• _What you are asked to do_: Only the lines below from the one containing "Datele pot suferi" through the one containing "Entenda quais são as" belong in the answer, set down exactly, with the pictures left out.

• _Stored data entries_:
==========
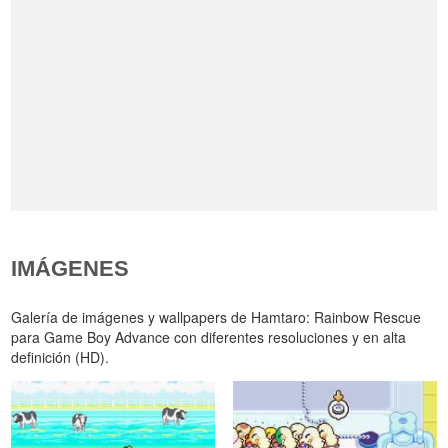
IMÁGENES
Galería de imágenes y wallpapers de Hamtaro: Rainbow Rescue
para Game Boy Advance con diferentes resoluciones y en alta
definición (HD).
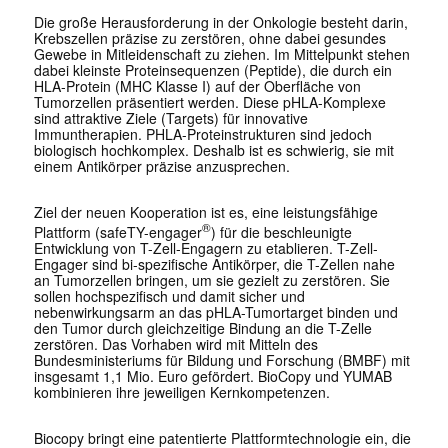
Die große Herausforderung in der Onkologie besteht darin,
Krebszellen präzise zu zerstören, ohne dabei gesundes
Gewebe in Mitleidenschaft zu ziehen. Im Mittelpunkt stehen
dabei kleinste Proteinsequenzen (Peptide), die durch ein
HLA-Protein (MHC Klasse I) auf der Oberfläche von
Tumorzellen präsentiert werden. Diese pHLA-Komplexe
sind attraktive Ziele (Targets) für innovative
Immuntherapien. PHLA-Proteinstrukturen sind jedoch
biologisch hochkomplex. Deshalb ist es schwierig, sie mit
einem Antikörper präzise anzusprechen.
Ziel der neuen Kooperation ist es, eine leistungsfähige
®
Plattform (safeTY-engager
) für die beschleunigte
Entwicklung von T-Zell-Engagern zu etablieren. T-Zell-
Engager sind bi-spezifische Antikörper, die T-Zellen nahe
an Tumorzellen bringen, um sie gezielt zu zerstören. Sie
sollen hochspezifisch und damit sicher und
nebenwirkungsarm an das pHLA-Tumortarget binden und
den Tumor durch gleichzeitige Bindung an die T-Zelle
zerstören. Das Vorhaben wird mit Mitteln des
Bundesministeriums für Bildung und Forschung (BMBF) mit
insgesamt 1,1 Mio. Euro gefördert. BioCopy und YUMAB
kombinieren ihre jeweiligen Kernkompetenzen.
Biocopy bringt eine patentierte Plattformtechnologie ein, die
==========
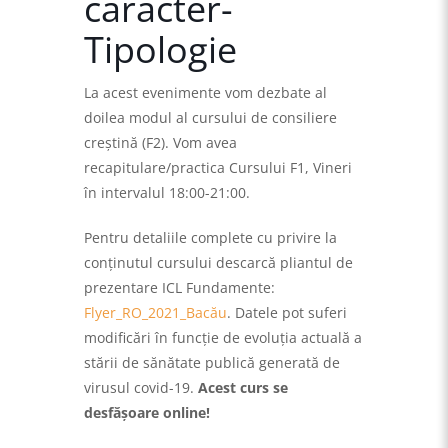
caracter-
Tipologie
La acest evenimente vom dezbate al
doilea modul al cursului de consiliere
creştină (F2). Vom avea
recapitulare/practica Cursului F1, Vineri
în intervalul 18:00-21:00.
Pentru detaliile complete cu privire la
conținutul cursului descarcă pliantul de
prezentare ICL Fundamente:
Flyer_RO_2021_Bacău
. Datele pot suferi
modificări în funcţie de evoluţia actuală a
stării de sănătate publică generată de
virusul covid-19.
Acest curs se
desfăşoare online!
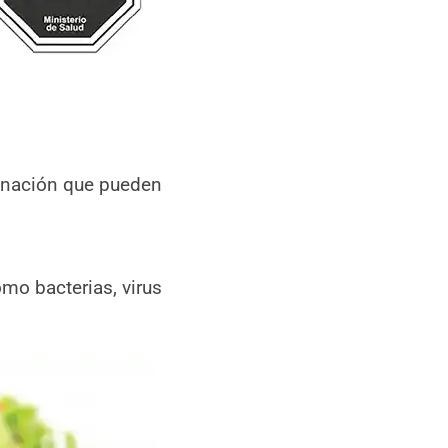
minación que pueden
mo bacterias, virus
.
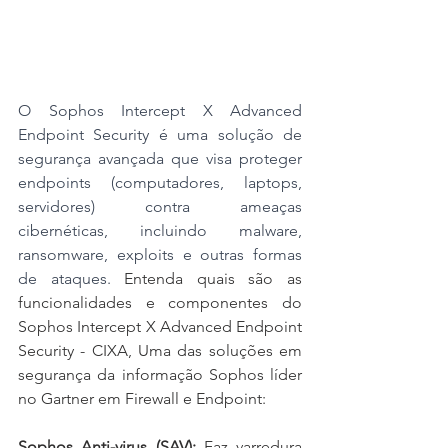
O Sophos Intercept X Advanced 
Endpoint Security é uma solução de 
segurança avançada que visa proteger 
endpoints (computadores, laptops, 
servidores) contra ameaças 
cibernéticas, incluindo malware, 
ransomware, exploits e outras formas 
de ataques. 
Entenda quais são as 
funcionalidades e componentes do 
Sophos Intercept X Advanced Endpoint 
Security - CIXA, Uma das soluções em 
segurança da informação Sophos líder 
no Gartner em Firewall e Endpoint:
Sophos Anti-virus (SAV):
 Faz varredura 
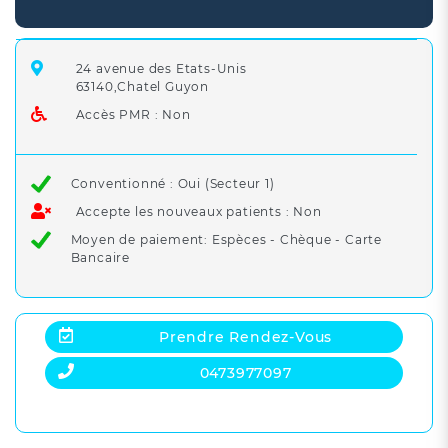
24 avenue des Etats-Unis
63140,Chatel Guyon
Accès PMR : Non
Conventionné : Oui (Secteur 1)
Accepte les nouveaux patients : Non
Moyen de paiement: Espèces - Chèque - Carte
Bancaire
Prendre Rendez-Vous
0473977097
==========
• _Exercise answer_:
. Datele pot suferi
modificări în funcţie de evoluţia actuală a
stării de sănătate publică generată de
virusul covid-19.
Acest curs se
desfăşoare online!
minación que pueden
mo bacterias, virus
.
O Sophos Intercept X Advanced 
Endpoint Security é uma solução de 
segurança avançada que visa proteger 
endpoints (computadores, laptops, 
servidores) contra ameaças 
cibernéticas, incluindo malware, 
ransomware, exploits e outras formas 
de ataques. 
Entenda quais são as 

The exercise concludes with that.